§ **Opdracht**: Neem alsjeblieft de regels uit de records hieronder letterlijk over, te beginnen bij de regel met "UNCATEGORISED" en eindigend na de regel met "feel overwhelming. Between".

§ **Aangeleverde records**:
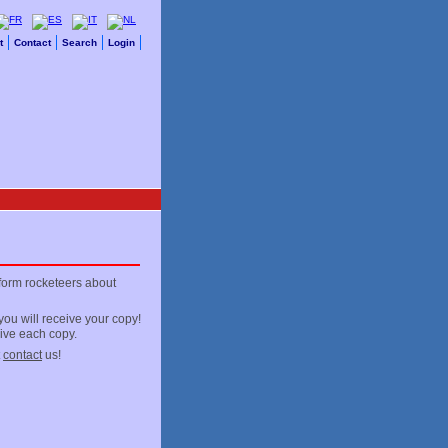
t
Contact
Search
Login
nform rocketeers about
ou will receive your copy!
eive each copy.
t
contact
us!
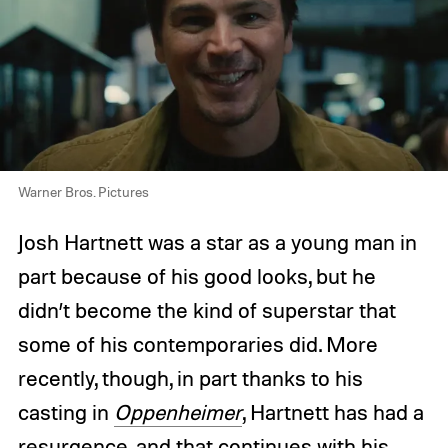
Warner Bros. Pictures
Josh Hartnett was a star as a young man in
part because of his good looks, but he
didn’t become the kind of superstar that
some of his contemporaries did. More
recently, though, in part thanks to his
casting in
Oppenheimer
, Hartnett has had a
resurgence, and that continues with his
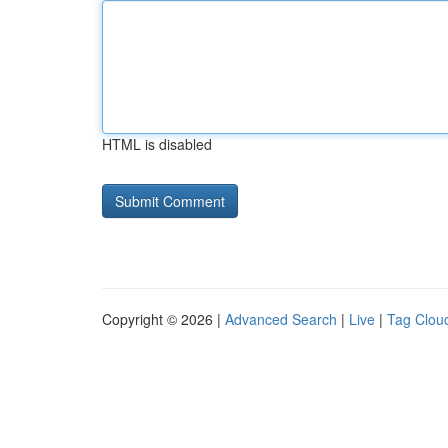
HTML is disabled
Copyright © 2026 |
Advanced Search
|
Live
|
Tag Clou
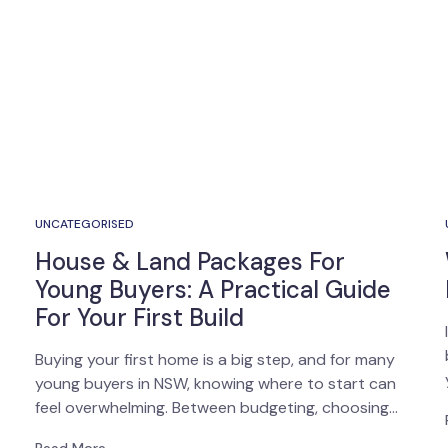
UNCATEGORISED
House & Land Packages For
Young Buyers: A Practical Guide
For Your First Build
Buying your first home is a big step, and for many
young buyers in NSW, knowing where to start can
feel overwhelming. Between budgeting, choosing…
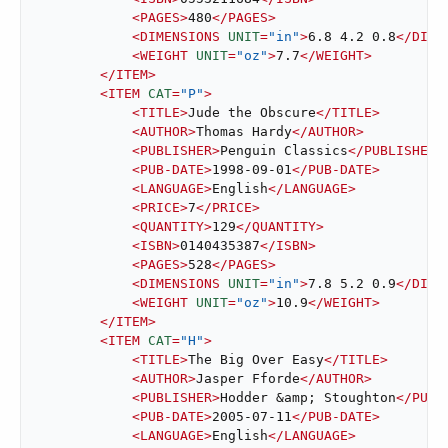
<
PAGES
>
480
</
PAGES
>
<
DIMENSIONS
UNIT
=
"in"
>
6.8 4.2 0.8
</
DIME
<
WEIGHT
UNIT
=
"oz"
>
7.7
</
WEIGHT
>
</
ITEM
>
<
ITEM
CAT
=
"P"
>
<
TITLE
>
Jude the Obscure
</
TITLE
>
<
AUTHOR
>
Thomas Hardy
</
AUTHOR
>
<
PUBLISHER
>
Penguin Classics
</
PUBLISHER
>
<
PUB-DATE
>
1998-09-01
</
PUB-DATE
>
<
LANGUAGE
>
English
</
LANGUAGE
>
<
PRICE
>
7
</
PRICE
>
<
QUANTITY
>
129
</
QUANTITY
>
<
ISBN
>
0140435387
</
ISBN
>
<
PAGES
>
528
</
PAGES
>
<
DIMENSIONS
UNIT
=
"in"
>
7.8 5.2 0.9
</
DIME
<
WEIGHT
UNIT
=
"oz"
>
10.9
</
WEIGHT
>
</
ITEM
>
<
ITEM
CAT
=
"H"
>
<
TITLE
>
The Big Over Easy
</
TITLE
>
<
AUTHOR
>
Jasper Fforde
</
AUTHOR
>
<
PUBLISHER
>
Hodder 
&amp;
 Stoughton
</
PUBL
<
PUB-DATE
>
2005-07-11
</
PUB-DATE
>
<
LANGUAGE
>
English
</
LANGUAGE
>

§ **Oplossing**:
UNCATEGORISED
House & Land Packages For
Young Buyers: A Practical Guide
For Your First Build
Buying your first home is a big step, and for many
young buyers in NSW, knowing where to start can
feel overwhelming. Between budgeting, choosing…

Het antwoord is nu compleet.